Patients and methods

By implantation and serial propagation in NOD/SCID mice, we produced large xenograft cohorts from 85 patient-derived mCRC samples ("xenopatients").

Results

Xenopatients retained the histological and genomic features of the original counterparts, responded to the anti-EGFR antibody cetuximab similarly to clinical observations, and could be prospectively stratified as responders or nonresponders based on predictive biomarkers. Genotype-response correlations indicated HER2 amplification specifically in a subset of cetuximab-resistant, KRAS/NRAS/BRAF/PIK3CA wild-type cases. In this subset, combined HER2/EGFR inhibition induced long-lasting tumor regression. We also assessed the effects of MEK and PI3K/mTor inhibitors (AZD6244 and BEZ235 respectively) in 40 specimens harboring KRAS/ NRAS/BRAF/PIK3CA mutations. Cotreatment of xenografts with AZD6244+BEZ235 induced disease stabilization in the majority of cases (70%) but did not lead to tumor regression.

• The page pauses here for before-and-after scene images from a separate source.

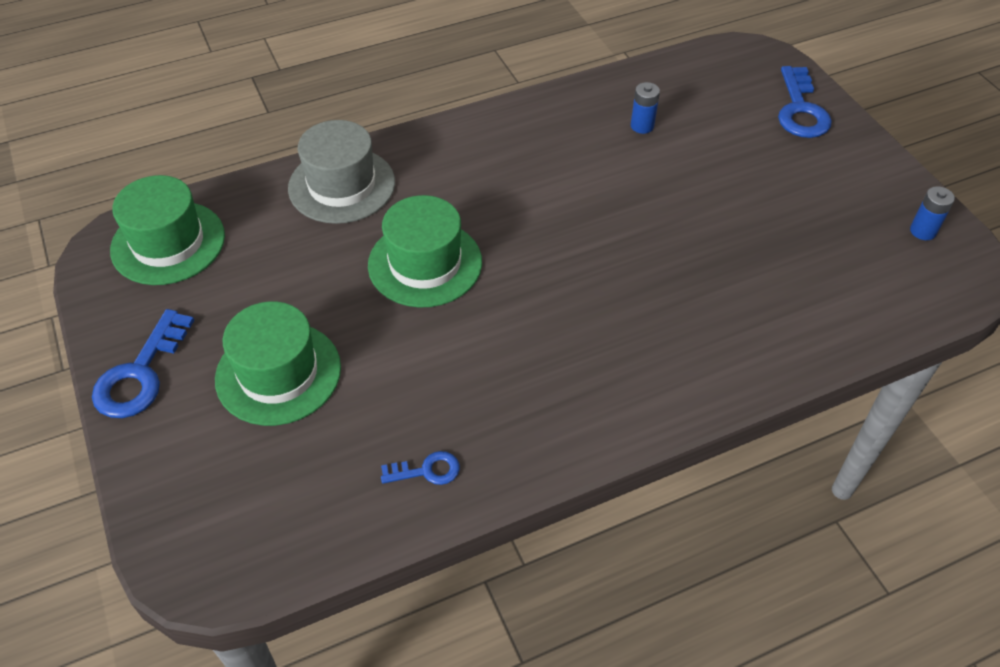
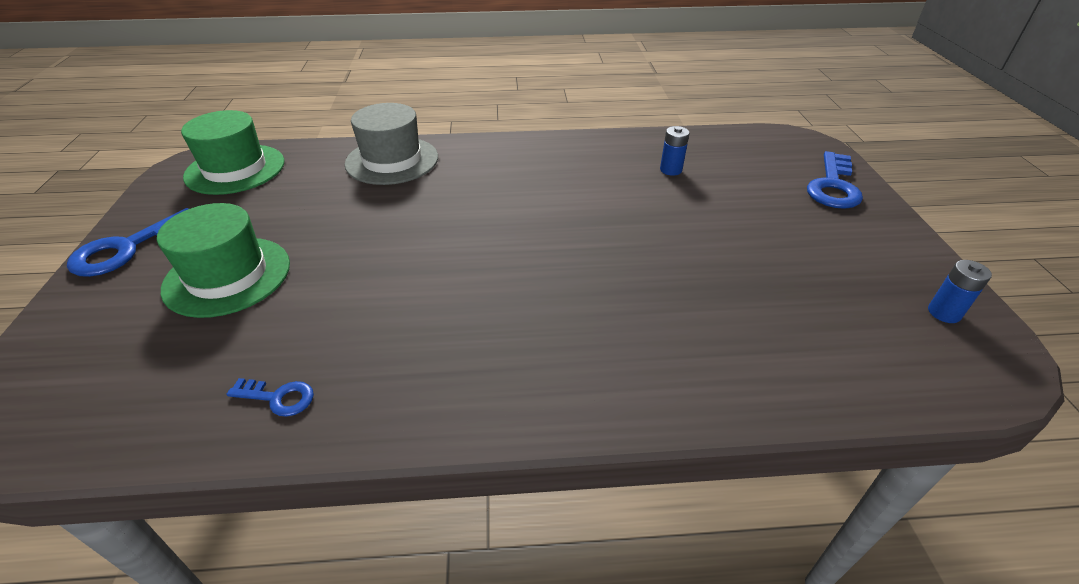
camera: 20 degrees right, 10 degrees down
(425, 263) = (414, 225): green hat -> none

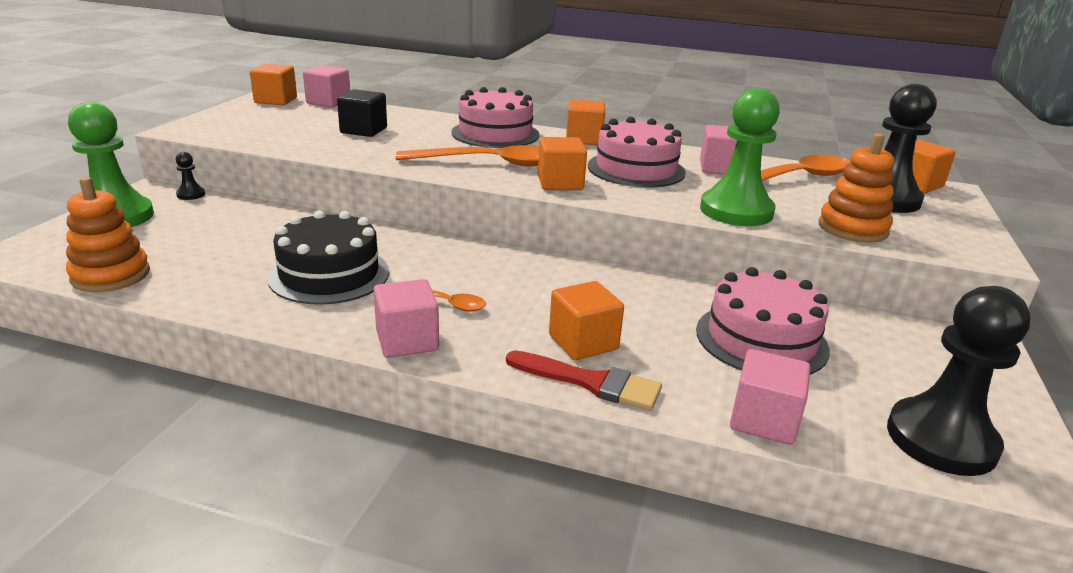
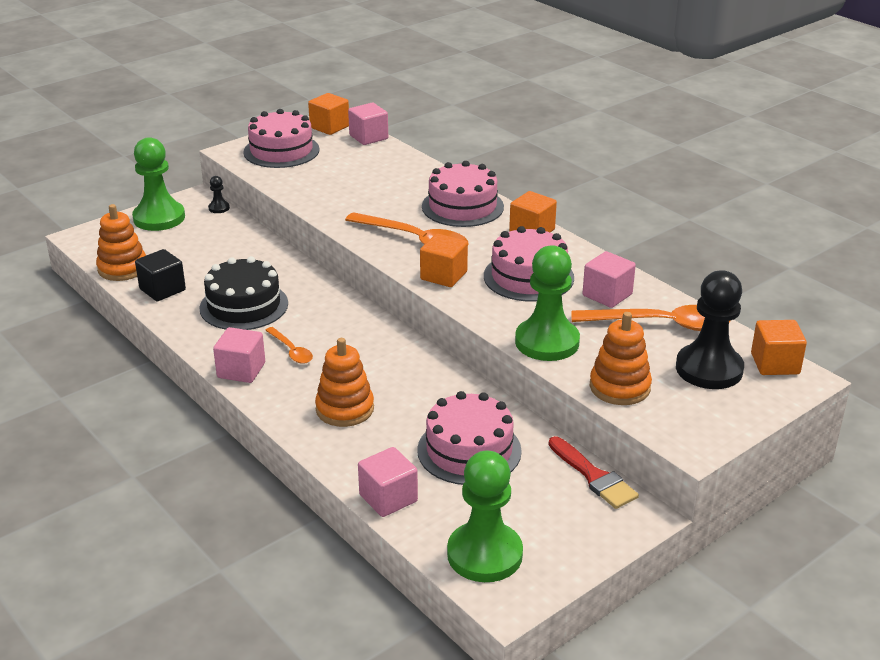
camera: 35 degrees right, 5 degrees up
(243, 122) = (281, 151): none -> pink cake
(363, 130) = (360, 180): black cube -> black cube (162, 290)
(583, 342) = (345, 409): orange cube -> orange stacking toy
(591, 382) = (316, 436): red brush -> red brush (594, 476)
(941, 440) = (484, 554): black pawn -> green pawn

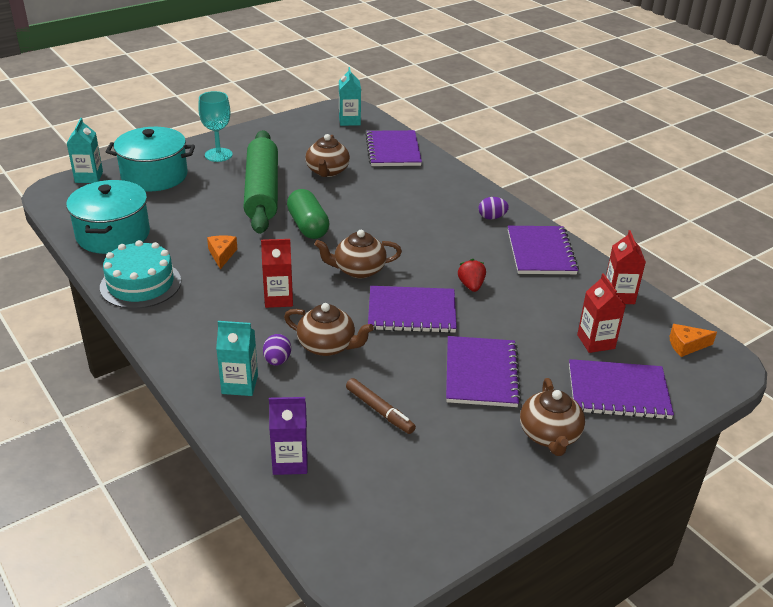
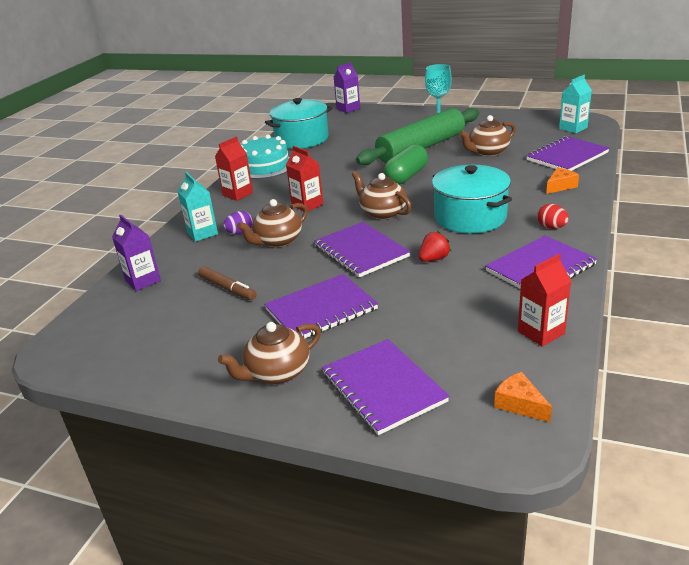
camera: 60 degrees right, 5 degrees down
(89, 177) = (348, 109): turquoise carton -> purple carton
(154, 176) = (380, 119): turquoise pot -> turquoise pot (470, 217)
(222, 255) = (328, 170): orange cheese -> orange cheese (560, 186)
(328, 346) = (277, 241): brown teapot -> brown teapot turned 60 degrees clockwise
(379, 410) = (227, 288): brown marker -> brown marker turned 60 degrees counterclockwise
(492, 217) = (551, 227): purple egg -> red egg
(596, 342) = (444, 347): red carton -> red carton (238, 194)

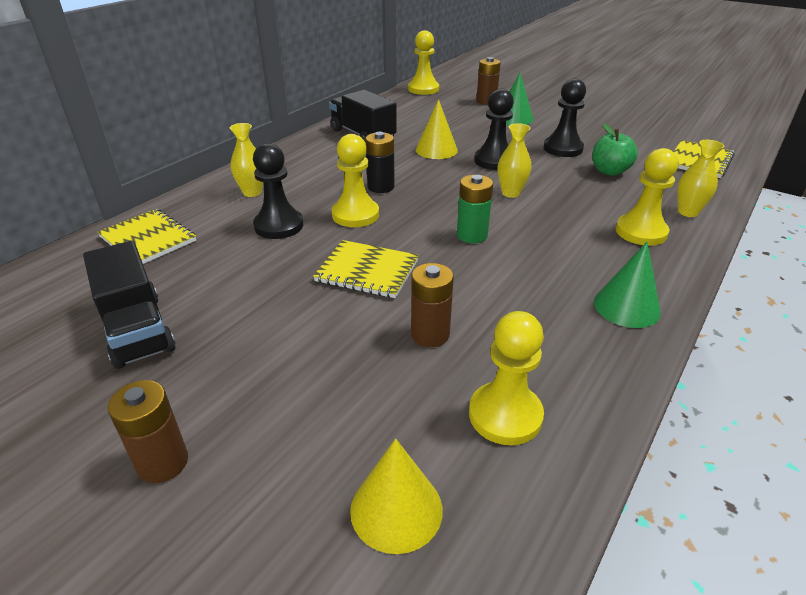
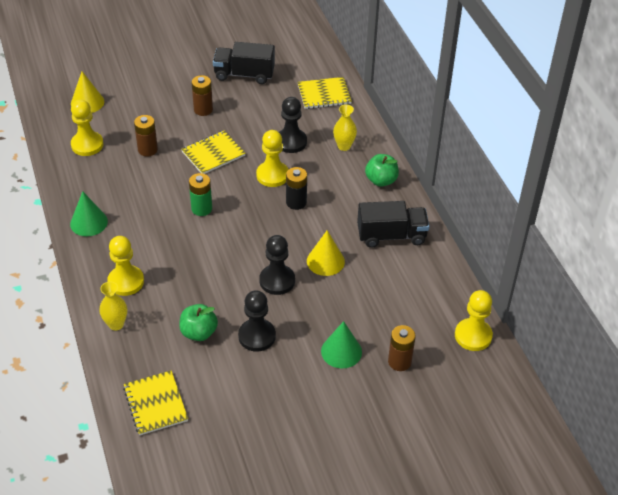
camera: 125 degrees right, 10 degrees up
(163, 462) = (162, 64): brown battery -> brown battery (203, 110)
(290, 159) = (381, 180): none -> green apple
(511, 193) = (226, 257): yellow vase -> none

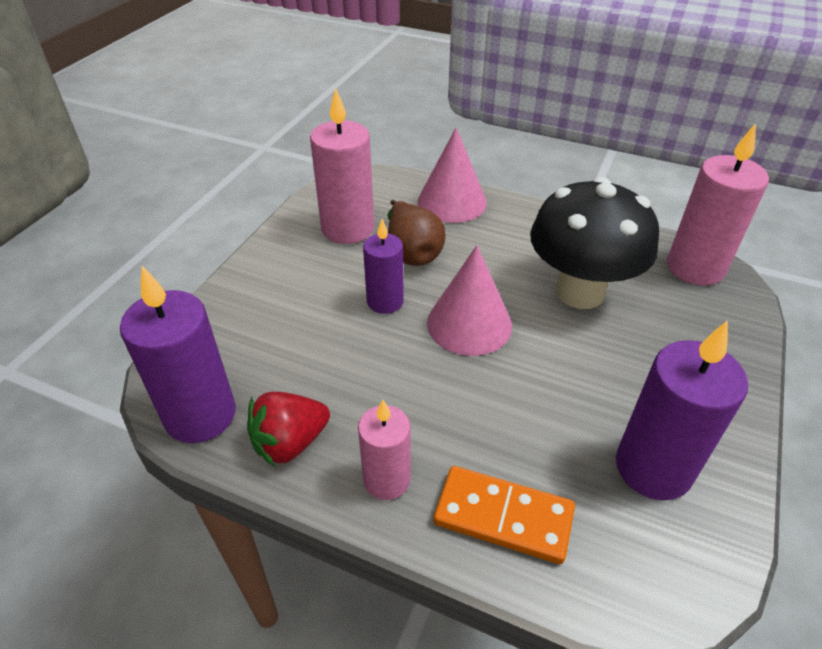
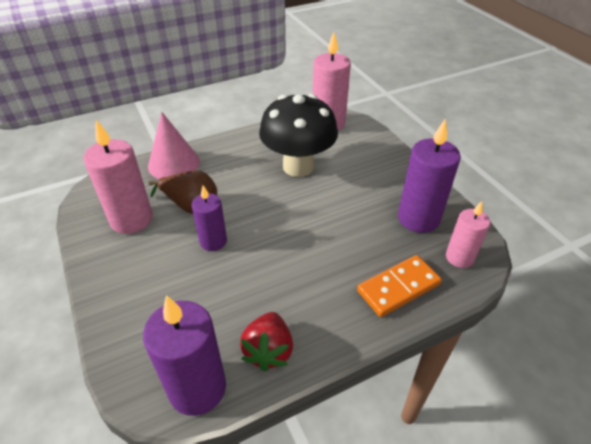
camera: 50 degrees left, 0 degrees up
(386, 479) = (336, 320): pink candle -> pink candle (459, 257)
(469, 324) = (271, 219): pink cone -> none

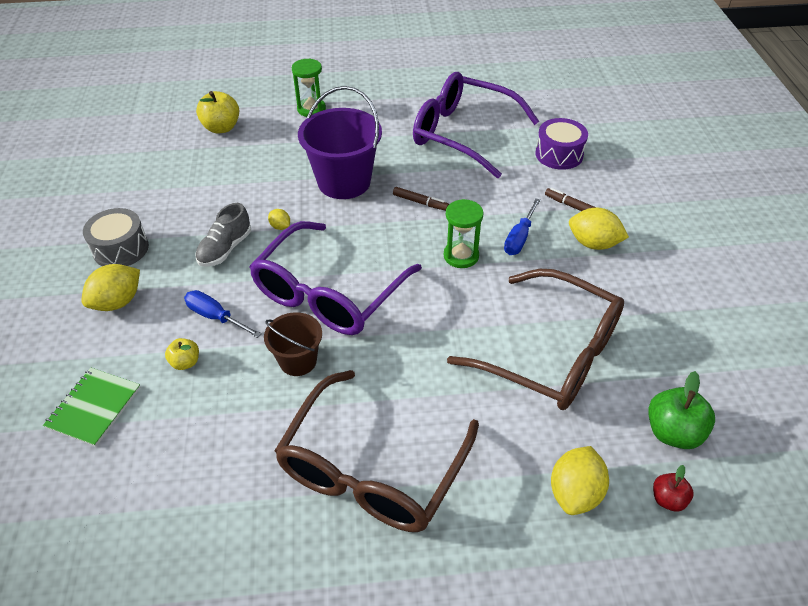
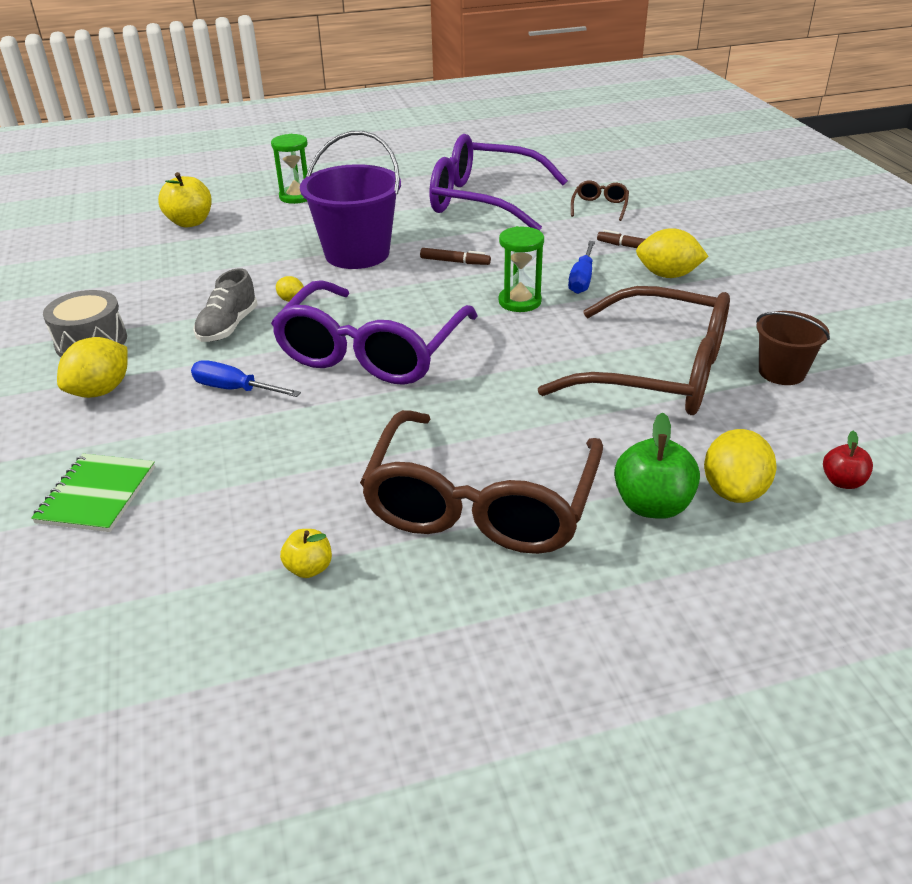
camera: 10 degrees left, 10 degrees down
(185, 362) = (208, 436): yellow apple -> yellow apple (309, 568)
(298, 361) = (353, 416): brown bucket -> brown bucket (781, 372)
(559, 154) = (599, 207): purple drum -> brown glasses
(673, 432) = (823, 422): green apple -> green apple (652, 505)

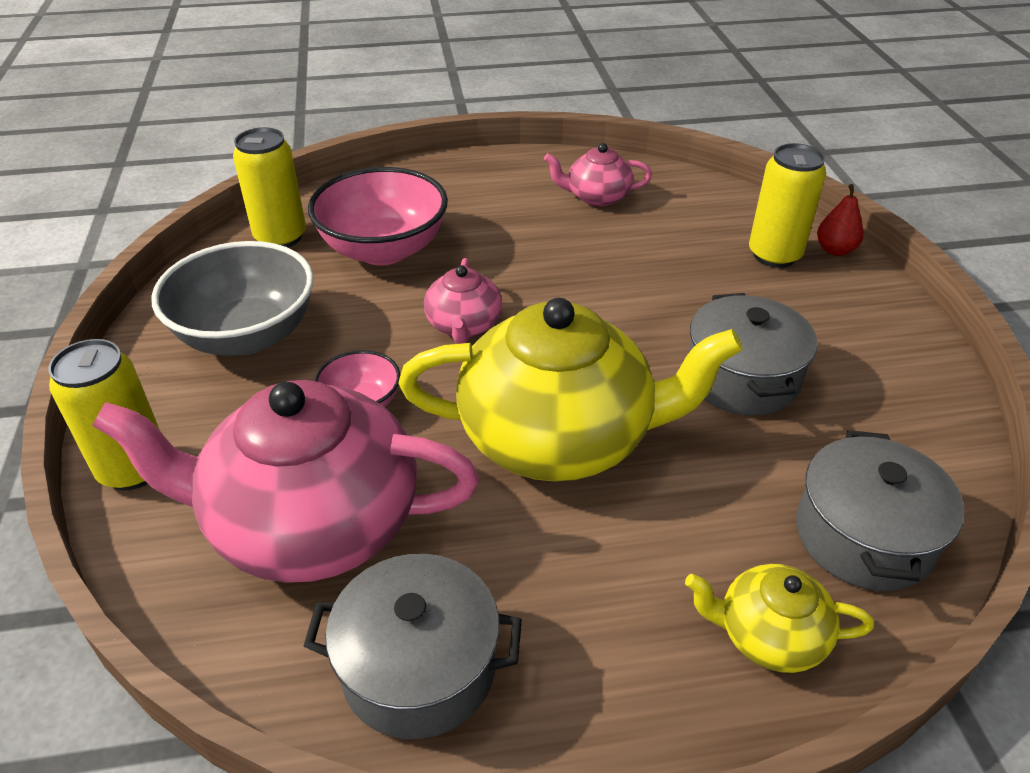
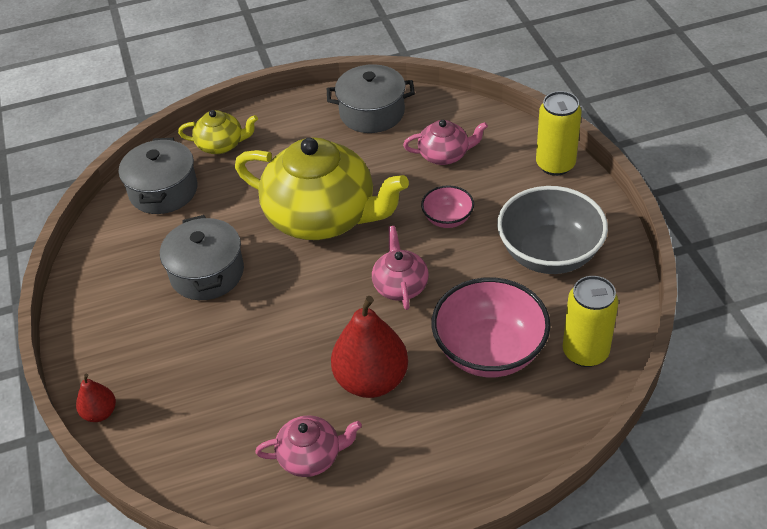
camera: 175 degrees right, 5 degrees up
(311, 523) = (445, 155): pink teapot -> pink teapot, size x0.47
(524, 242) = (371, 380): none -> red pear
(559, 437) = (323, 217): yellow teapot -> yellow teapot turned 150 degrees counterclockwise
(774, 255) = (155, 398): yellow can -> none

Monotherapy was less effective, with BEZ235 displaying higher activity than AZD6244. Triple therapy with cetuximab provided further advantage. The extent of disease control declined upon prolonged treatment.

Conclusions

Our preclinical platform prospectively recapitulated biomarker-based case stratification and was instrumental in identifying HER2 as a predictor of resistance to cetuximab and of response to combination therapies against HER2 and EGFR. The prevalent growth-suppressive effects produced by MEK and PI3K/mTOR inhibition suggest that this strategy may retard disease progression in KRAS-mutant mCRC patients.

Financial support

AIRC, Associazione Italiana per la Ricerca sul Cancro; FPRC, Fondazione Piemontese per la Ricerca sul Cancro.